İnsanı yetiştirmek yerine teknolojiyi evlat edinip geliştirdik. 

Güven kelimesini sildik hafızalarımızdan.

Yerine güvenlik denen bir şey icat ettik. 

İlk sokak lambalarıyla başladık kuşatılmaya, karanlığı aydınlatmak bahanesiyse suretlerde suç aradık. 

Ardından kameralı sistemlerle donattık dört bir yanımızı. 

Hırsızı, yankesiciyi, tacizciyi, kundakçıyı, katili bulalım engel olalım derken neleri kaçırdık acaba? 

İnsanı eğitmek, doğruyu göstermek, yanlıştan uzak tutmak varken, geliştikçe kamçıladık metali.

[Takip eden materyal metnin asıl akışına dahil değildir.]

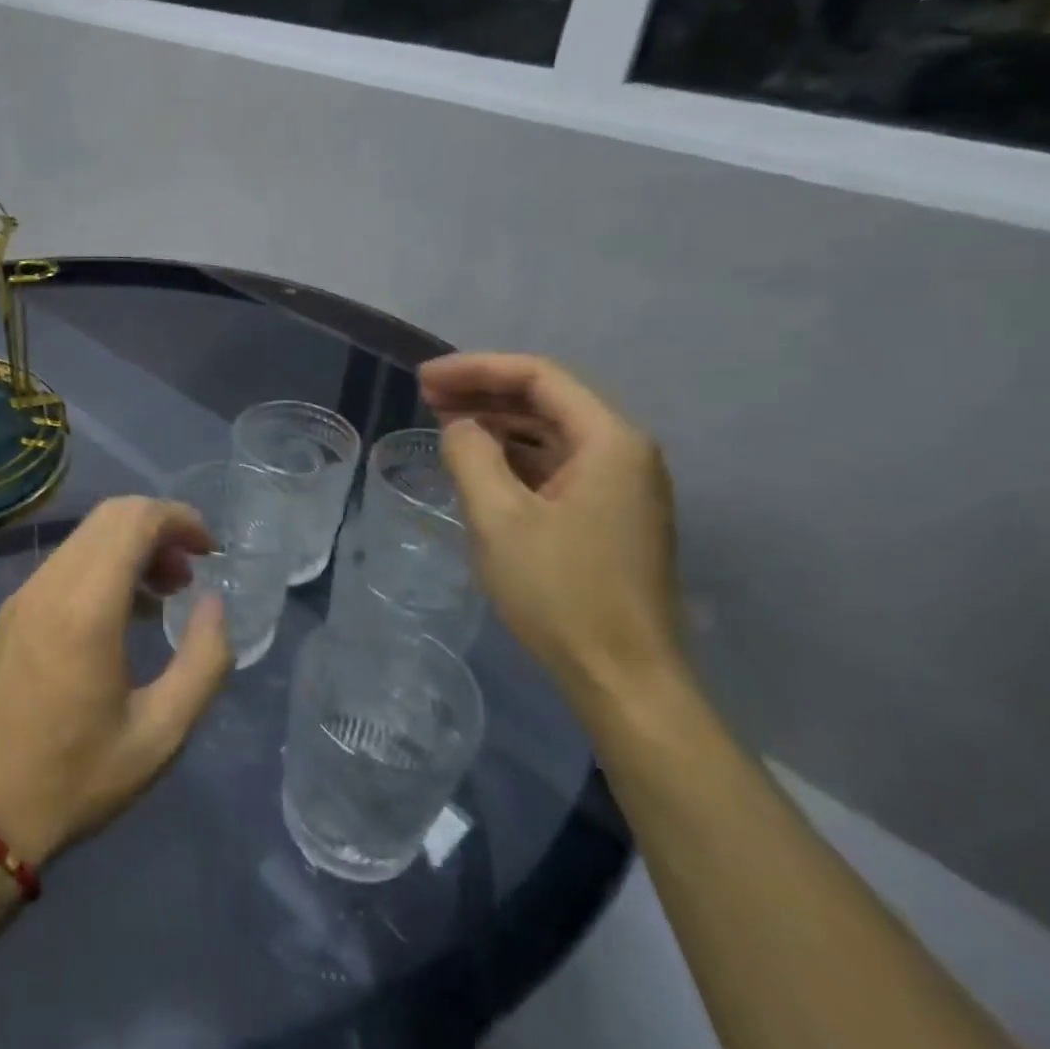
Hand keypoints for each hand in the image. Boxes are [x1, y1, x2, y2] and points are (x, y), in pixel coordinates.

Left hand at [0, 497, 233, 865]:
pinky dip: (104, 564)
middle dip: (159, 527)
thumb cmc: (79, 778)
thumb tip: (214, 604)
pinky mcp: (12, 612)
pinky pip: (66, 563)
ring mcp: (24, 595)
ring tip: (165, 593)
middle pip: (110, 517)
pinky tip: (124, 613)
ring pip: (86, 536)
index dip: (180, 519)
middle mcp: (50, 585)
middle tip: (191, 572)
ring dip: (132, 546)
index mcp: (85, 608)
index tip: (211, 550)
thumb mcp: (161, 732)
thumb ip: (203, 661)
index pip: (134, 520)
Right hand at [421, 353, 683, 709]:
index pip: (538, 378)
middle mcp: (624, 452)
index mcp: (609, 441)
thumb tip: (460, 427)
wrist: (623, 678)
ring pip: (552, 433)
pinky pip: (558, 465)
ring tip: (445, 423)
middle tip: (426, 396)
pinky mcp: (611, 515)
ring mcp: (622, 486)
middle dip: (485, 392)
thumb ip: (471, 455)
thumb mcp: (498, 518)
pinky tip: (480, 463)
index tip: (424, 379)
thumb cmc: (560, 592)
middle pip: (548, 400)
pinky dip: (515, 456)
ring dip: (498, 423)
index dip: (476, 369)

İnsana ihtiyaç kalmayacak gibi yok saydık inançları. 

Din bile engel olamadı içimizdeki hırsa. 

Yalan günah, kul hakkı affedilmez iken, makinaların secdesinde uykuya daldık. 

Yaratılıştan bu yana Allah’ın yapmayın dediği her şeyi işleye işleye yasal hale getirmek üzere nasıl bir çabayla çalıştık?

Peki bu zamanda tam da şu anda, sorun kendinize insan insanlıktan ne kadarına sığıntı kaldı?

Sizi bilmem ama ben güvenmeyi tercih ediyorum. 

Çünkü; babamdan öğrendim biriktirmeyi mesela kimilerinden bir farkla...

Şöyle demişti bana, “Paranı harca oğlum, insanı biriktir, belki çok zengin bir adam olmazsın  ama birden fazla olursun.”

“Birden fazla.”

Ben de öyle yaptım. 

İyi insanlar biriktirdim fazlasıyla. 

İnancım o yöndedir çünkü. 

Dünyayı iyiler kurtaracak!

Sahi siz birden ne kadar fazlasınız?